A ballot measure seeking to legalize marijuana has cleared its first major hurdle, but it's unclear whether sponsors have enough time to put the question to voters in 2002.
The state on Friday approved an application for an initiative petition, meaning supporters may start collecting the 28,783 signatures required to get the measure on next year's ballot.
However, the deadline to submit the signatures in time for the 2002 election is Jan. 14, and sponsor Tim Hinterberger said the two-month window poses a challenge.
"We know we have a lot of support in the state. It's still going to be very difficult," said Hinterberger, who is pushing the measure through the Anchorage-based group Free Hemp In Alaska.
"It's going to take a massive effort by volunteers," Hinterberger said.
The measure is strongly opposed by Wev Shea, an Anchorage attorney who led an effort to defeat a similar ballot measure in 2000. Shea said he will fight the marijuana bill again and likened it to terrorism.
"The drug legalization movement is an attempt to destroy Alaska and this nation from the inside just as the terrorists are trying to destroy us from the outside," said Shea, who predicted sponsors would collect enough signatures in time for the 2002 ballot.
"Will I be fighting it? Yes, of course I will."
The measure would make it legal for people age 21 and older to grow, use, sell or give away marijuana or other hemp products, according to a state summary of the initiative.

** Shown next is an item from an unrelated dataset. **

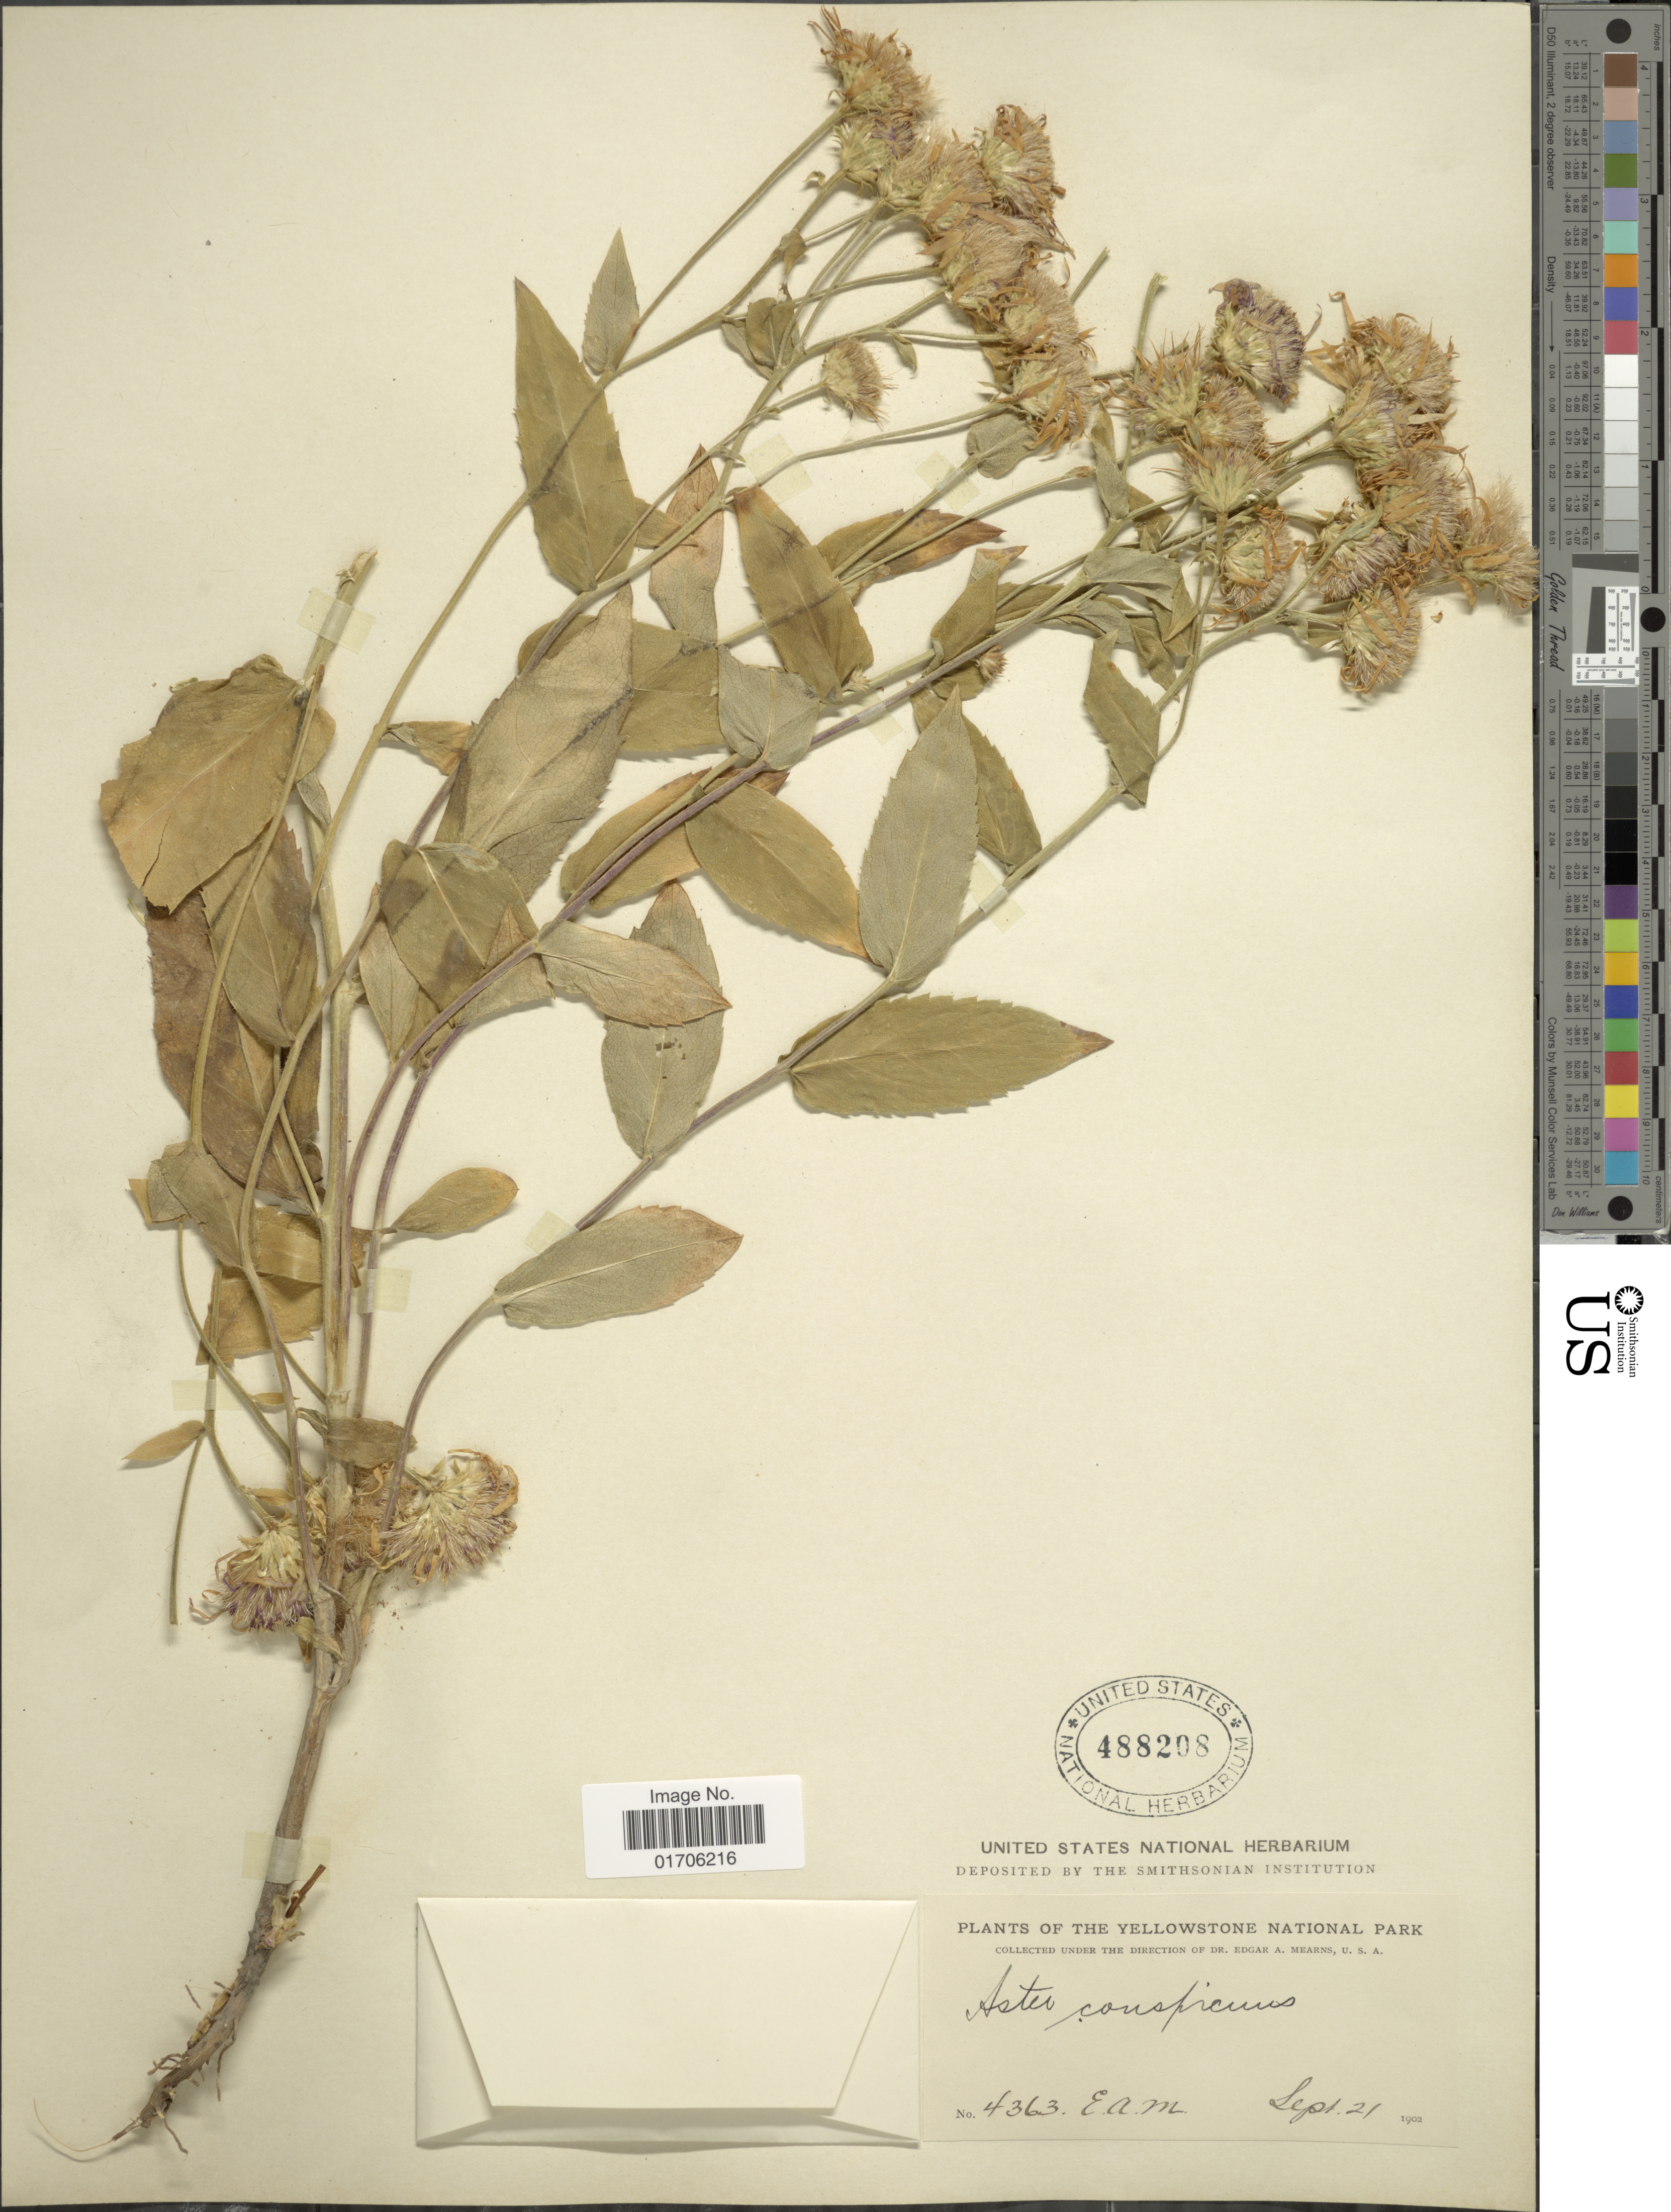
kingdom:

Marijuana could be regulated like alcohol or tobacco and the measure allows for laws limiting marijuana use in some cases to protect public safety, the summary said.
Hinterberger and two other sponsors filed an initiative petition application earlier this year but it was rejected in July by the state Department of Law. State attorneys said the original measure included unconstitutional language, so the sponsors changed the wording and resubmitted it in September.
It passed legal muster the second time but Hinterberger called the delay a "major blow" to getting the measure on the 2002 ballot. If supporters miss the Jan. 14 deadline for next year's election, they will put the question to voters in 2004, Hinterberger said.
"That's our fallback position," he said.